Philotheca coccinea is a species of flowering plant in the family Rutaceae and is endemic to Western Australia. It is a shrub with club-shaped leaves that are warty on the lower surface, and red to pink flowers arranged singly in leaf axils.

==Description==
Philotheca coccinea is an erect or spreading shrub that grows to a height of 0.3–1.5 m and has branchlets covered with warty glands. The leaves are clup-shaped, about 10 mm long and 1.5 mm wide, smooth on the upper surface but with prominent warty glands on the lower side.
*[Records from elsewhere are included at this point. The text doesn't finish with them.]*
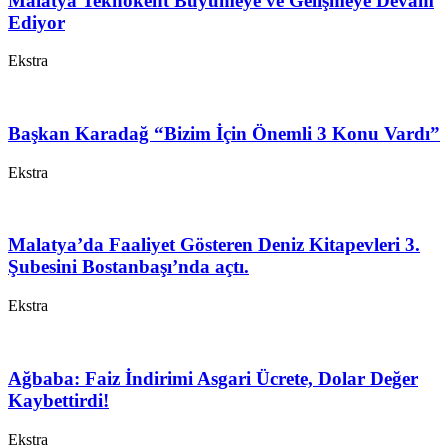
Malatya Teknokent Büyümeye ve Gelişmeye Devam
Ediyor
Ekstra
Başkan Karadağ “Bizim İçin Önemli 3 Konu Vardı”
Ekstra
Malatya’da Faaliyet Gösteren Deniz Kitapevleri 3.
Şubesini Bostanbaşı’nda açtı.
Ekstra
Ağbaba: Faiz İndirimi Asgari Ücrete, Dolar Değer
Kaybettirdi!
Ekstra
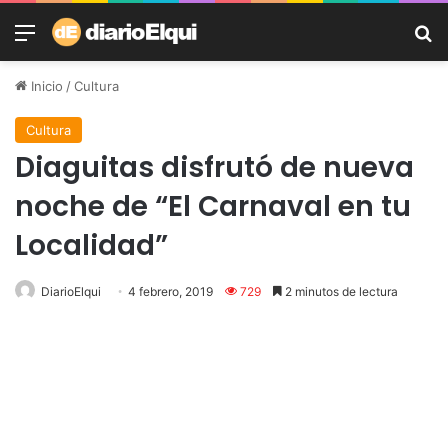
Menú
B
Inicio
/
Cultura
Cultura
Diaguitas disfrutó de nueva
noche de “El Carnaval en tu
Localidad”
DiarioElqui
4 febrero, 2019
729
2 minutos de lectura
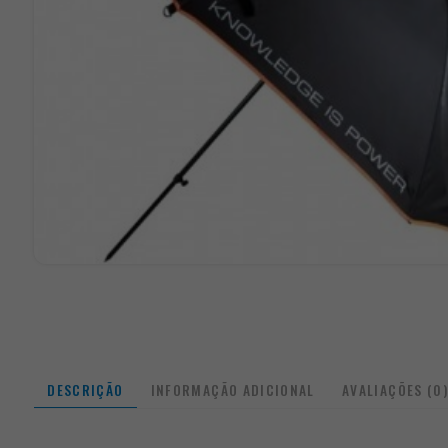
DESCRIÇÃO
INFORMAÇÃO ADICIONAL
AVALIAÇÕES (0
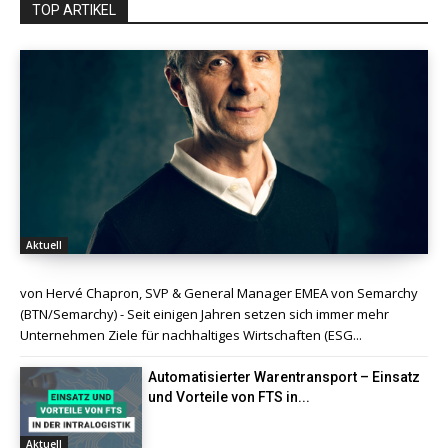
TOP ARTIKEL
Aktuell
von Hervé Chapron, SVP & General Manager EMEA von Semarchy
(BTN/Semarchy) - Seit einigen Jahren setzen sich immer mehr
Unternehmen Ziele für nachhaltiges Wirtschaften (ESG...
Automatisierter Warentransport – Einsatz
und Vorteile von FTS in...
Aktuell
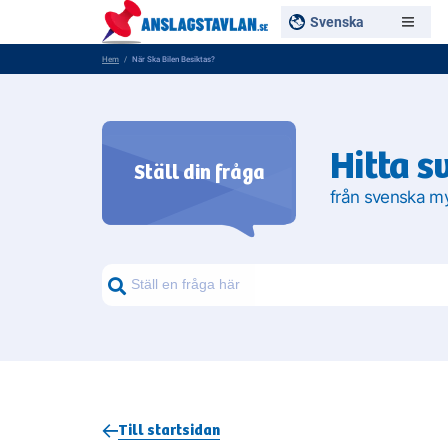
Svenska
Hem
När Ska Bilen Besiktas?
Hitta s
Ställ din fråga
från svenska m
Sök frågor om myndigheter
Sök
Till startsidan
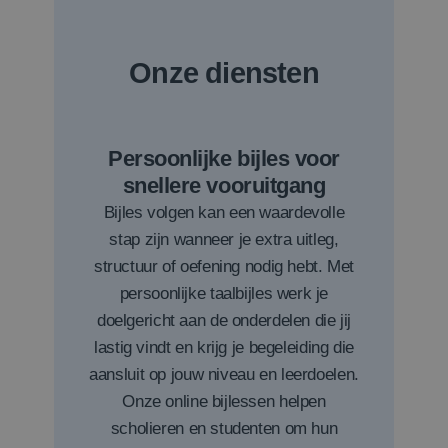
Onze diensten
Persoonlijke bijles voor
snellere vooruitgang
Bijles volgen kan een waardevolle
stap zijn wanneer je extra uitleg,
structuur of oefening nodig hebt. Met
persoonlijke taalbijles werk je
doelgericht aan de onderdelen die jij
lastig vindt en krijg je begeleiding die
aansluit op jouw niveau en leerdoelen.
Onze online bijlessen helpen
scholieren en studenten om hun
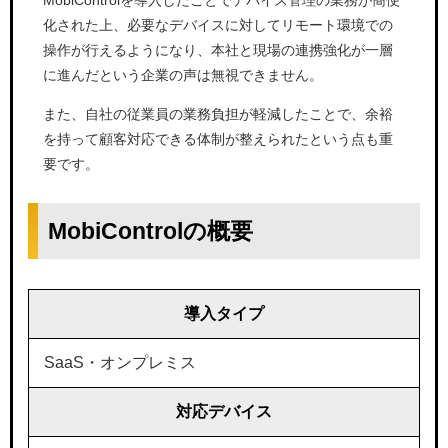
化された上、必要なデバイスに対してリモート環境での
操作が行えるようになり、本社と現場の連携強化が一層
に進んだという企業の声は無視できません。
また、自社の従業員の業務負担が軽減したことで、余裕
を持って顧客対応できる体制が整えられたという点も重
要です。
MobiControlの概要
導入タイプ
SaaS・オンプレミス
対応デバイス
The flowers are borne singly in leaf axils on a drooping pedicel 6–8 mm long. There are five fleshy, broadly egg-shaped sepals about 1.5 mm long. The five petals are red to pink, rarely white, about 8 mm long and joined in their lower half. The ten stamens are free from each other and densely woolly-hairy.

==Taxonomy and naming==
This species was first formally described in 1939 by Charles Gardner who gave it the name Eriostemon coccineus. The description was published in Hooker's Icones Plantarum from specimens collected by William Blackall west of Coolgardie in 1931. In 1998 Paul G. Wilson changed the name to Philotheca coccinea in the journal Nuytsia.

==Distribution and habitat==
Philotheca coccinea grows in shrubland on rocky ridges and hillsides and on undulating plains from Southern Cross to Norseman.

==Conservation status==
This species is classified as "not threatened" by the Government of Western Australia Department of Parks and Wildlife.